------ Ausgewählter Auszug
# taz.de -- Neuer Luc-Besson-Film „Dogman“ im Kino: Eine glänzende Travestie
       
       > Mit Hilfe von Straßenhunden wird ein Außenseiter zum Robin Hood in Drag.
       > Luc Besson knüpft mit „Dogman“ an Erfolge in den Neunzigern an.
       
 (IMG) Bild: Douglas (Caleb Landry Jones) und einer seiner Helfer
       
       Den sakrosankten Status eines auteur du cinéma français hat Luc Besson in
       seiner vier Dekaden umspannenden Karriere wahrscheinlich niemals recht
       erreicht. Dafür waren bereits seine Filme „Léon – Der Profi“ und „Das
       fünfte Element“, die dem französischen Filmemacher zum internationalen
       Durchbruch verhalfen, wahlweise zu action- oder Sci-Fi-lastig. Und damit
       Genres zugewandt, die gemeinhin als kunstfeindlich, allemal als
       anspruchsfremd gelten.
       
       Dass seine Schöpfungen jener Ära nichtsdestotrotz eine Aura des
       Außergewöhnlichen umgaben, dass bei Besson selbst dem Schrillen eine Seele
       innewohnte, lässt sich gleichsam nur schwerlich leugnen. Umso bedauerlicher
       wirkt vor diesem Hintergrund seine zunehmende Hinwendung zu flachem
       Effektkino, etwa mit [1][„Lucy“] und [2][„Valerian“] im vergangenen
       Jahrzehnt. Lange Zeit weit abseits dessen, was bei den großen A-Festivals
       auch nur die Ahnung einer Chance auf Erfolg gehabt hätte, war die
       [3][diesjährige Teilnahme seines neuen Films im Wettbewerb vom Venedig]
       eine entsprechend große Überraschung.
       
       Wider Erwarten ist „Dogman“ jetzt ein überaus sehenswertes Werk, zumindest
       ein wenig sogar Rückbesinnung auf sein Schaffen in den Neunzigern. Wenn
       auch weniger im Thema, obwohl abermals zwei ungleiche Außenseiter im
       Zentrum stehen, die im Kampf gegen Widrigkeiten den unwahrscheinlichen Weg
       zueinander finden: In einem Verhörraum sitzt Douglas Munrow (Caleb Landry
       Jones) der mitten in der Nacht herbeizitierten Psychiaterin Evelyn (Jojo T.
------------
▶ _Schriftliche Aufgabe A_
Zähle alle Filme von Luc Besson auf, die in der Rezension genannt werden.
Die Datensätze stehen in keinem Zusammenhang mit der Rezension.
------ Vorliegende Datensätze
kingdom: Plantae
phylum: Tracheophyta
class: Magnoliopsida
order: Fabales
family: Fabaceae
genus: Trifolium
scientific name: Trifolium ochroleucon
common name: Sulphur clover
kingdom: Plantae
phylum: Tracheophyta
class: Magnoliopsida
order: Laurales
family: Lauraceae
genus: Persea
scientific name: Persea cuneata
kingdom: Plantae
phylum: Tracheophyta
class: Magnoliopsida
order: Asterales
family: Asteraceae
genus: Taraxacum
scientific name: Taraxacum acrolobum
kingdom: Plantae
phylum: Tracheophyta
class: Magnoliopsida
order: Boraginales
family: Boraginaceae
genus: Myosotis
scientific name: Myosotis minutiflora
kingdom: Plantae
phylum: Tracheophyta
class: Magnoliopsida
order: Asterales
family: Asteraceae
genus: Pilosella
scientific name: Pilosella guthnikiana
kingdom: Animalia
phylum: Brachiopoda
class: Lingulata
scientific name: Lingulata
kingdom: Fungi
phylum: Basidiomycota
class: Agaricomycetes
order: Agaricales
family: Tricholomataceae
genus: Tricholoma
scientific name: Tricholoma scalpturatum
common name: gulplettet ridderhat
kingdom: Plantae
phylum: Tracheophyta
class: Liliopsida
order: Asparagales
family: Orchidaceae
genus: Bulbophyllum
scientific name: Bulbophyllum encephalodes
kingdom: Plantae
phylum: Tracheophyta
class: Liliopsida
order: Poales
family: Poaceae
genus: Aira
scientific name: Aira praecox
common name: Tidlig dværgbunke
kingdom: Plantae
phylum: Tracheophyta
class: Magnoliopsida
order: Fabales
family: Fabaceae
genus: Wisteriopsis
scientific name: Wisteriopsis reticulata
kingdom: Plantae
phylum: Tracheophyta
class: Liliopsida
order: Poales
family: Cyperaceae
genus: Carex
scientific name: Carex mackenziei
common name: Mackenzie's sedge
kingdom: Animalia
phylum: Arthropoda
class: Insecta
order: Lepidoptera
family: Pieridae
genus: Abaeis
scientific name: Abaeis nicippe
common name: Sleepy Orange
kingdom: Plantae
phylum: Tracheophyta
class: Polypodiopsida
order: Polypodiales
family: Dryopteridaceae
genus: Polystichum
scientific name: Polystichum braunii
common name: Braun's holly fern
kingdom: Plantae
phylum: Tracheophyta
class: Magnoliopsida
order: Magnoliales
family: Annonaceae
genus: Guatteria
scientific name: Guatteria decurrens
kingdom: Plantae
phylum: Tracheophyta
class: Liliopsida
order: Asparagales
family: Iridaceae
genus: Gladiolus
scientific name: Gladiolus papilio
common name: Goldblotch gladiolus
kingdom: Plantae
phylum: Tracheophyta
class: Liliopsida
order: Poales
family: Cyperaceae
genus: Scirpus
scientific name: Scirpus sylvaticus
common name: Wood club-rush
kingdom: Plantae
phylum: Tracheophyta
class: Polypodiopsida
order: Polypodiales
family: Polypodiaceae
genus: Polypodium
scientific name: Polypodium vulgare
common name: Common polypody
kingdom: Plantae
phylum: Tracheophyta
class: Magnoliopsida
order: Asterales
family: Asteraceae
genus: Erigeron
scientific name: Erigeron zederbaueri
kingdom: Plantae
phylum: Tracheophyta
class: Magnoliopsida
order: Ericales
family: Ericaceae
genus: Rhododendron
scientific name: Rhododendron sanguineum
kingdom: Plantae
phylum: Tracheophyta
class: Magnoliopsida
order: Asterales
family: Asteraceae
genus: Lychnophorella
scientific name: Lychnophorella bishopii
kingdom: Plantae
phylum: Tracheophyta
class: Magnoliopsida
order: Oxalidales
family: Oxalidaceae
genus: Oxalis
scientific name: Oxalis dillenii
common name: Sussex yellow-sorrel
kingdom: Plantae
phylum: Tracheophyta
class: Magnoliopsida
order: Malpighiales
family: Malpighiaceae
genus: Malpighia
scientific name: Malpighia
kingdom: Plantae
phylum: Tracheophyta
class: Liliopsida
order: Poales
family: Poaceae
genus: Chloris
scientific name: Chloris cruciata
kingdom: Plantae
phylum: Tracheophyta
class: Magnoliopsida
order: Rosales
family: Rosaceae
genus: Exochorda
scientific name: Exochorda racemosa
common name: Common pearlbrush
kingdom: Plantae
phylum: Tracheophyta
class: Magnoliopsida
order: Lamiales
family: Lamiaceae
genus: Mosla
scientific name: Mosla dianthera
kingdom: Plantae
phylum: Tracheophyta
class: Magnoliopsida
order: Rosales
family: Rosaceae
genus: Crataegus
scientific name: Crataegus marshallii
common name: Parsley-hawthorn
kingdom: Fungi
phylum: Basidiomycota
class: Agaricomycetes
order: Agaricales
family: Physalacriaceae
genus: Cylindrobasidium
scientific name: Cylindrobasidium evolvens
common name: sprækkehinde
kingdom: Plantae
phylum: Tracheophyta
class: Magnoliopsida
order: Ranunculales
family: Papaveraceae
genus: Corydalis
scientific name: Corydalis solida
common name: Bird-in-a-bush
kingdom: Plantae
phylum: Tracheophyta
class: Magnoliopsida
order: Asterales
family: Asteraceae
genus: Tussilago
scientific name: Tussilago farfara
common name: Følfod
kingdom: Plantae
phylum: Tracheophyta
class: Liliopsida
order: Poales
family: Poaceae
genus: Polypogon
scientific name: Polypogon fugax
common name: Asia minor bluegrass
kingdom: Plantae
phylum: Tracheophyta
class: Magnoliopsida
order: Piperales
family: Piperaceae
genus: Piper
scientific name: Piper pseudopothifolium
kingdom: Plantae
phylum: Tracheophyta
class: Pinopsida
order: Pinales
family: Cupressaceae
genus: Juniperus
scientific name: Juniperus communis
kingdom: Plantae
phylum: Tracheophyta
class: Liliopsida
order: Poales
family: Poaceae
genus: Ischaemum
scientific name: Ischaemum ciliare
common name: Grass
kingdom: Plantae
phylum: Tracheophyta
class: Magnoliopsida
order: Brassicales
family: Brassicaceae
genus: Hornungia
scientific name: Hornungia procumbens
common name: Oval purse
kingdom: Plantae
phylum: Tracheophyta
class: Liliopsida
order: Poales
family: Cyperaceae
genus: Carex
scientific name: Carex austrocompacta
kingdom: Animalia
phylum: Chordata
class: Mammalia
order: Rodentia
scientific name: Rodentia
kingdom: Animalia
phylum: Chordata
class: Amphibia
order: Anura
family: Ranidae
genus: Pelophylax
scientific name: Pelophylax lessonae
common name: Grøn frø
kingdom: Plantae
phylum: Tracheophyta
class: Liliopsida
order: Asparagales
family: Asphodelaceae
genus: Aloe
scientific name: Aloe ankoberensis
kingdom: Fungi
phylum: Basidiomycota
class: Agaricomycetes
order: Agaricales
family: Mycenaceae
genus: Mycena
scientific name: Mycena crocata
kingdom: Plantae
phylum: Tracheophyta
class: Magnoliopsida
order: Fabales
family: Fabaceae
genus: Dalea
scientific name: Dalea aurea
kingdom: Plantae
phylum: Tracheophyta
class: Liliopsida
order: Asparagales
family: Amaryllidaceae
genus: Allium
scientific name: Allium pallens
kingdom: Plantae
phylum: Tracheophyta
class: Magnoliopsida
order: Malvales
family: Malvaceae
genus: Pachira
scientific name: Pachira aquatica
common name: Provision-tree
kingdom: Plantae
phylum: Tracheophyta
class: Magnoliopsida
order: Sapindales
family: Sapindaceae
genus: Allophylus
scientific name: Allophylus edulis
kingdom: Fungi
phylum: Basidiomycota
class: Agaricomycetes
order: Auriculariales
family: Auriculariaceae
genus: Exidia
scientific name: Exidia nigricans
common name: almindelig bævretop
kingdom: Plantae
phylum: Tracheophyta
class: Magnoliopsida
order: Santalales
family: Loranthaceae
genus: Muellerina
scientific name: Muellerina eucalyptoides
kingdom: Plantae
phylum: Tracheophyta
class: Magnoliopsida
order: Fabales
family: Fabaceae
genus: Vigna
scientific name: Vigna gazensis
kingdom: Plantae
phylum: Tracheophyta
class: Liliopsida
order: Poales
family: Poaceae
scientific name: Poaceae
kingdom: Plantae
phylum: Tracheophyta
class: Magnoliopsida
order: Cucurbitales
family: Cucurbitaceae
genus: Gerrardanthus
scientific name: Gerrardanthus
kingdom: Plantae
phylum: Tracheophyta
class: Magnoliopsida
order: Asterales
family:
------------
▶ _Schriftliche Aufgabe B_
Wandle die Zeilen der Datensätze in eine JSON-Liste von Zeichenketten um, eine je Zeile und ohne Leerzeilen. Beginne mit der Zeile, die „scientific name: Muellerina eucalyptoides“ enthält, und ende mit dem Schluss der Datensätze.

▶ _Vollständige Antwort A_
„Léon – Der Profi“, „Das fünfte Element“, „Lucy“, „Valerian“, „Dogman“

▶ _Vollständige Antwort B_
[
  "scientific name: Muellerina eucalyptoides",
  "kingdom: Plantae",
  "phylum: Tracheophyta",
  "class: Magnoliopsida",
  "order: Fabales",
  "family: Fabaceae",
  "genus: Vigna",
  "scientific name: Vigna gazensis",
  "kingdom: Plantae",
  "phylum: Tracheophyta",
  "class: Liliopsida",
  "order: Poales",
  "family: Poaceae",
  "scientific name: Poaceae",
  "kingdom: Plantae",
  "phylum: Tracheophyta",
  "class: Magnoliopsida",
  "order: Cucurbitales",
  "family: Cucurbitaceae",
  "genus: Gerrardanthus",
  "scientific name: Gerrardanthus",
  "kingdom: Plantae",
  "phylum: Tracheophyta",
  "class: Magnoliopsida",
  "order: Asterales",
  "family:"
]